Instructions for the task: What you return must match the listing below line for line, minus its pictures.

Given records:

------------------------

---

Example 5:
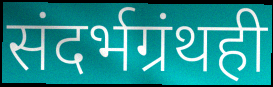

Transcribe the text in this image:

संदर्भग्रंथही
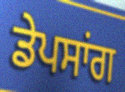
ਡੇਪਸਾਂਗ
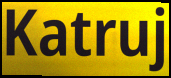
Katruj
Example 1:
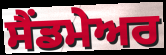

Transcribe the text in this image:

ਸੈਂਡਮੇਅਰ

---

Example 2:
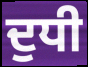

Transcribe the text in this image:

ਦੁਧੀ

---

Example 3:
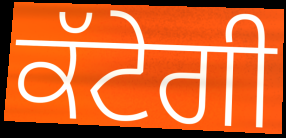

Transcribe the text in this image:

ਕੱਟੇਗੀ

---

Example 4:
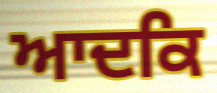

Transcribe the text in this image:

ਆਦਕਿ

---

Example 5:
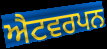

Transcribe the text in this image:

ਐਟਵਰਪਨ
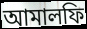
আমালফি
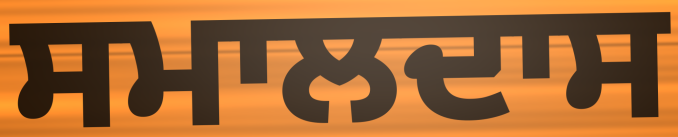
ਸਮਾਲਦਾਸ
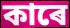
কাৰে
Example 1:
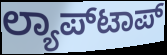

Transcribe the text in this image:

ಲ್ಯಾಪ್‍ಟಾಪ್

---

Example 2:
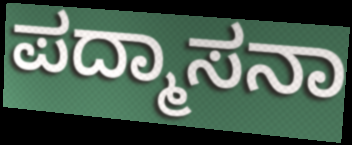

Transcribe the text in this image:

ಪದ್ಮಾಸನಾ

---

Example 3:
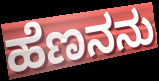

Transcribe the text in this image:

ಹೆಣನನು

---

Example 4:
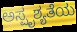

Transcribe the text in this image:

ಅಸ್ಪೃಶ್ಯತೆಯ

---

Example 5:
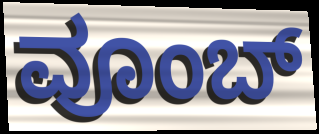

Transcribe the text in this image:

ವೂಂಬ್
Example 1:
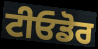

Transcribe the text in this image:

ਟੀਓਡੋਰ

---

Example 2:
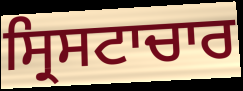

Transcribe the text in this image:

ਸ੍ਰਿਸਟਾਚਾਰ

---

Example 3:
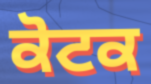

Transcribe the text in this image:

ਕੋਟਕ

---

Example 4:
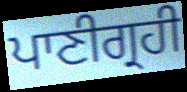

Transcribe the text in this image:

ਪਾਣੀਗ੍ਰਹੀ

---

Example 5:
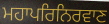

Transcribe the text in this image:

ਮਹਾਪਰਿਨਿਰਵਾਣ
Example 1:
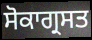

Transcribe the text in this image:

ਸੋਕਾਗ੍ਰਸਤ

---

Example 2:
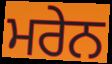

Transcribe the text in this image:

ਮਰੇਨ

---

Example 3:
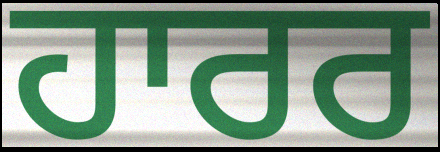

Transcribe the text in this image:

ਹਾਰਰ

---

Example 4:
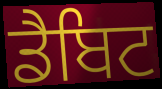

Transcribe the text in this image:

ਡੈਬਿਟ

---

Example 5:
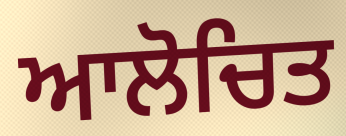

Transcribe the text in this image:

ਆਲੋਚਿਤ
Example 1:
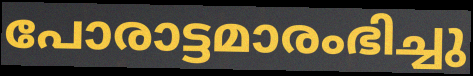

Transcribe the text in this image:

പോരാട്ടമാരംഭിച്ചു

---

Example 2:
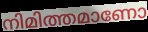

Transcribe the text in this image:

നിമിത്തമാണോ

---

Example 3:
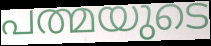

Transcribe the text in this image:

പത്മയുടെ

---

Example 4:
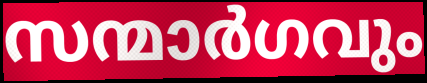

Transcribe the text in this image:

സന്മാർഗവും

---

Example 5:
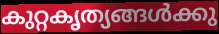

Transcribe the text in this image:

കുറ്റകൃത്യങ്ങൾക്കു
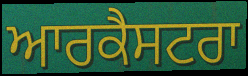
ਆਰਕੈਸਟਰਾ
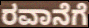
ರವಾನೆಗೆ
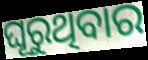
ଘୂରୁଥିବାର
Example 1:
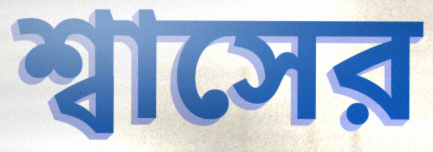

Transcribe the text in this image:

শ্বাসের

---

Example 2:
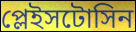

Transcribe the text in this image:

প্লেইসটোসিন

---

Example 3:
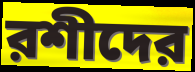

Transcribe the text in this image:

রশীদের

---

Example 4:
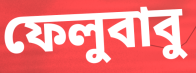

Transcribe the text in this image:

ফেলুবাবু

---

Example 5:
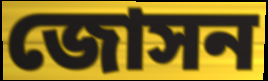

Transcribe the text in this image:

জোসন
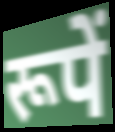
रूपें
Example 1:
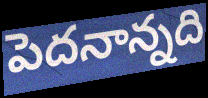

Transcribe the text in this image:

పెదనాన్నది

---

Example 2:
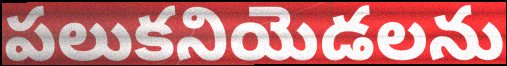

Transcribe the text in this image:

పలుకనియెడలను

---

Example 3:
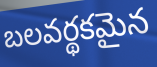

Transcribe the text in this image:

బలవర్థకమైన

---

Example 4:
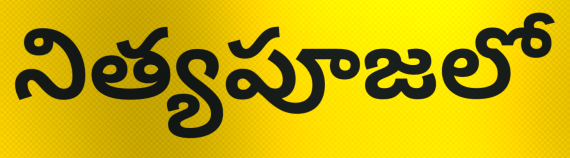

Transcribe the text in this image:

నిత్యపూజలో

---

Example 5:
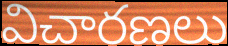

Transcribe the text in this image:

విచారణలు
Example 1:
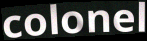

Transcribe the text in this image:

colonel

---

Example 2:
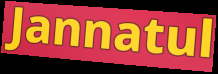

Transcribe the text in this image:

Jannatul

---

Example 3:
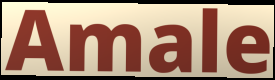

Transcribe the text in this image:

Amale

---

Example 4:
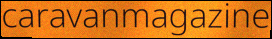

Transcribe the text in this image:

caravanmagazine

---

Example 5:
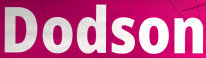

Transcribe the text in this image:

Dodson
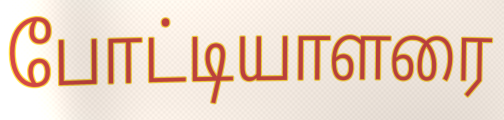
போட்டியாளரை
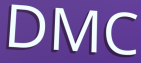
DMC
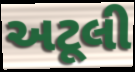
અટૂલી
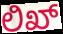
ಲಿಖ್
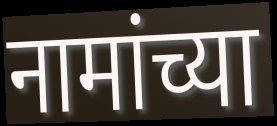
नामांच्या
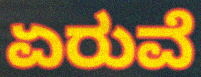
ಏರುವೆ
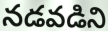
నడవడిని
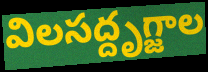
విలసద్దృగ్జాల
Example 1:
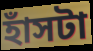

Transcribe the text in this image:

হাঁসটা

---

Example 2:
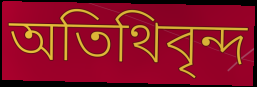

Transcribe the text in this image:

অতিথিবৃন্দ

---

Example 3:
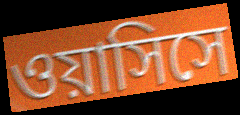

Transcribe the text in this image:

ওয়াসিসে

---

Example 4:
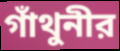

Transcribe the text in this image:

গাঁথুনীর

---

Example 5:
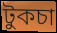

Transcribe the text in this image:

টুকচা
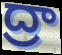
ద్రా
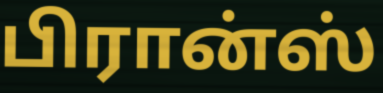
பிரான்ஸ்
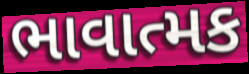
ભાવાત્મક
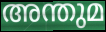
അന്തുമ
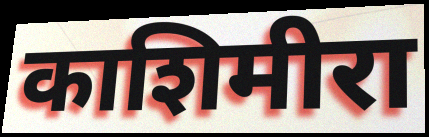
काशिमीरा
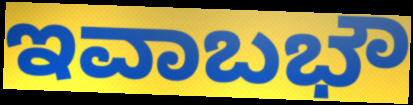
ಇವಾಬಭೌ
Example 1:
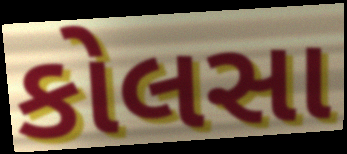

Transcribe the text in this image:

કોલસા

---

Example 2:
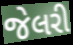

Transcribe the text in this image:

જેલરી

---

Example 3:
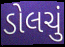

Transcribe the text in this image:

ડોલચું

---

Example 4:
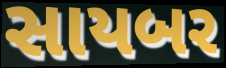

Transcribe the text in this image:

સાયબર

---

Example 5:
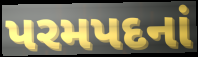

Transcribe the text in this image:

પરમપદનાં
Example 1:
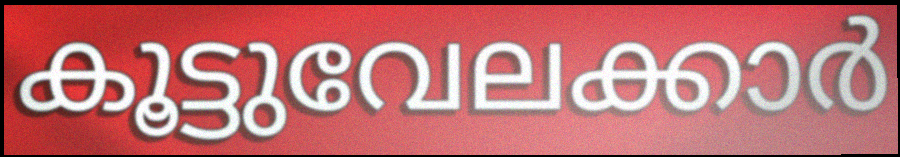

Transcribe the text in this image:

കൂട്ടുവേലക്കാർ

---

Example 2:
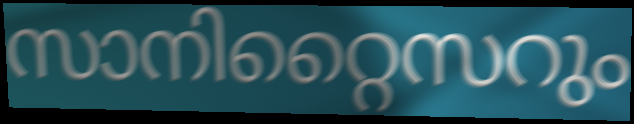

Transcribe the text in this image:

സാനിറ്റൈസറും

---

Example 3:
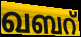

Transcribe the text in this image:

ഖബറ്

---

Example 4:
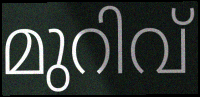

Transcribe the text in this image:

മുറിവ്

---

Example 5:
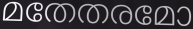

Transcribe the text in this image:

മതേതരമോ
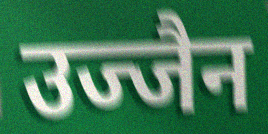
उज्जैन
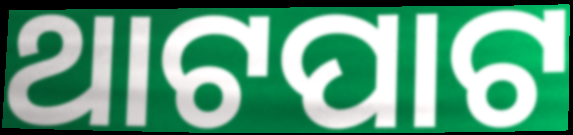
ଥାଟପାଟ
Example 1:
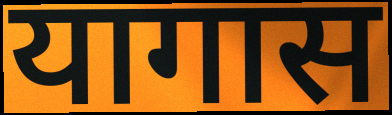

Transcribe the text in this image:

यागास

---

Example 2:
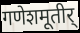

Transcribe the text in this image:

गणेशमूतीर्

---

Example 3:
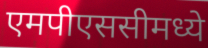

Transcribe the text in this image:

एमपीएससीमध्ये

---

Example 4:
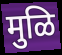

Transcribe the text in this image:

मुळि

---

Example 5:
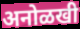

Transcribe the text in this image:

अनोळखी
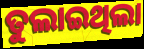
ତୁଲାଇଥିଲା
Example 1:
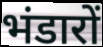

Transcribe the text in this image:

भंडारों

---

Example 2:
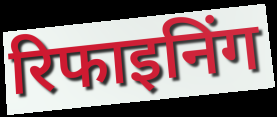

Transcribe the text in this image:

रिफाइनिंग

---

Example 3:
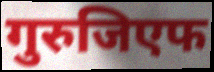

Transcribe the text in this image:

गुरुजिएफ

------------------------

Written answer:
---

Example 5:

Transcribe the text in this image:

संदर्भग्रंथही
ਡੇਪਸਾਂਗ
Katruj
Example 1:

Transcribe the text in this image:

ਸੈਂਡਮੇਅਰ

---

Example 2:

Transcribe the text in this image:

ਦੁਧੀ

---

Example 3:

Transcribe the text in this image:

ਕੱਟੇਗੀ

---

Example 4:

Transcribe the text in this image:

ਆਦਕਿ

---

Example 5:

Transcribe the text in this image:

ਐਟਵਰਪਨ
আমালফি
ਸਮਾਲਦਾਸ
কাৰে
Example 1:

Transcribe the text in this image:

ಲ್ಯಾಪ್‍ಟಾಪ್

---

Example 2:

Transcribe the text in this image:

ಪದ್ಮಾಸನಾ

---

Example 3:

Transcribe the text in this image:

ಹೆಣನನು

---

Example 4:

Transcribe the text in this image:

ಅಸ್ಪೃಶ್ಯತೆಯ

---

Example 5:

Transcribe the text in this image:

ವೂಂಬ್
Example 1:

Transcribe the text in this image:

ਟੀਓਡੋਰ

---

Example 2:

Transcribe the text in this image:

ਸ੍ਰਿਸਟਾਚਾਰ

---

Example 3:

Transcribe the text in this image:

ਕੋਟਕ

---

Example 4:

Transcribe the text in this image:

ਪਾਣੀਗ੍ਰਹੀ

---

Example 5:

Transcribe the text in this image:

ਮਹਾਪਰਿਨਿਰਵਾਣ
Example 1:

Transcribe the text in this image:

ਸੋਕਾਗ੍ਰਸਤ

---

Example 2:

Transcribe the text in this image:

ਮਰੇਨ

---

Example 3:

Transcribe the text in this image:

ਹਾਰਰ

---

Example 4:

Transcribe the text in this image:

ਡੈਬਿਟ

---

Example 5:

Transcribe the text in this image:

ਆਲੋਚਿਤ
Example 1:

Transcribe the text in this image:

പോരാട്ടമാരംഭിച്ചു

---

Example 2:

Transcribe the text in this image:

നിമിത്തമാണോ

---

Example 3:

Transcribe the text in this image:

പത്മയുടെ

---

Example 4:

Transcribe the text in this image:

സന്മാർഗവും

---

Example 5:

Transcribe the text in this image:

കുറ്റകൃത്യങ്ങൾക്കു
ਆਰਕੈਸਟਰਾ
ರವಾನೆಗೆ
ଘୂରୁଥିବାର
Example 1:

Transcribe the text in this image:

শ্বাসের

---

Example 2:

Transcribe the text in this image:

প্লেইসটোসিন

---

Example 3:

Transcribe the text in this image:

রশীদের

---

Example 4:

Transcribe the text in this image:

ফেলুবাবু

---

Example 5:

Transcribe the text in this image:

জোসন
रूपें
Example 1:

Transcribe the text in this image:

పెదనాన్నది

---

Example 2:

Transcribe the text in this image:

పలుకనియెడలను

---

Example 3:

Transcribe the text in this image:

బలవర్థకమైన

---

Example 4:

Transcribe the text in this image:

నిత్యపూజలో

---

Example 5:

Transcribe the text in this image:

విచారణలు
Example 1:

Transcribe the text in this image:

colonel

---

Example 2:

Transcribe the text in this image:

Jannatul

---

Example 3:

Transcribe the text in this image:

Amale

---

Example 4:

Transcribe the text in this image:

caravanmagazine

---

Example 5:

Transcribe the text in this image:

Dodson
போட்டியாளரை
DMC
અટૂલી
ಲಿಖ್
नामांच्या
ಏರುವೆ
నడవడిని
విలసద్దృగ్జాల
Example 1:

Transcribe the text in this image:

হাঁসটা

---

Example 2:

Transcribe the text in this image:

অতিথিবৃন্দ

---

Example 3:

Transcribe the text in this image:

ওয়াসিসে

---

Example 4:

Transcribe the text in this image:

গাঁথুনীর

---

Example 5:

Transcribe the text in this image:

টুকচা
ద్రా
பிரான்ஸ்
ભાવાત્મક
അന്തുമ
काशिमीरा
ಇವಾಬಭೌ
Example 1:

Transcribe the text in this image:

કોલસા

---

Example 2:

Transcribe the text in this image:

જેલરી

---

Example 3:

Transcribe the text in this image:

ડોલચું

---

Example 4:

Transcribe the text in this image:

સાયબર

---

Example 5:

Transcribe the text in this image:

પરમપદનાં
Example 1:

Transcribe the text in this image:

കൂട്ടുവേലക്കാർ

---

Example 2:

Transcribe the text in this image:

സാനിറ്റൈസറും

---

Example 3:

Transcribe the text in this image:

ഖബറ്

---

Example 4:

Transcribe the text in this image:

മുറിവ്

---

Example 5:

Transcribe the text in this image:

മതേതരമോ
उज्जैन
ଥାଟପାଟ
Example 1:

Transcribe the text in this image:

यागास

---

Example 2:

Transcribe the text in this image:

गणेशमूतीर्

---

Example 3:

Transcribe the text in this image:

एमपीएससीमध्ये

---

Example 4:

Transcribe the text in this image:

मुळि

---

Example 5:

Transcribe the text in this image:

अनोळखी
ତୁଲାଇଥିଲା
Example 1:

Transcribe the text in this image:

भंडारों

---

Example 2:

Transcribe the text in this image:

रिफाइनिंग

---

Example 3:

Transcribe the text in this image:

गुरुजिएफ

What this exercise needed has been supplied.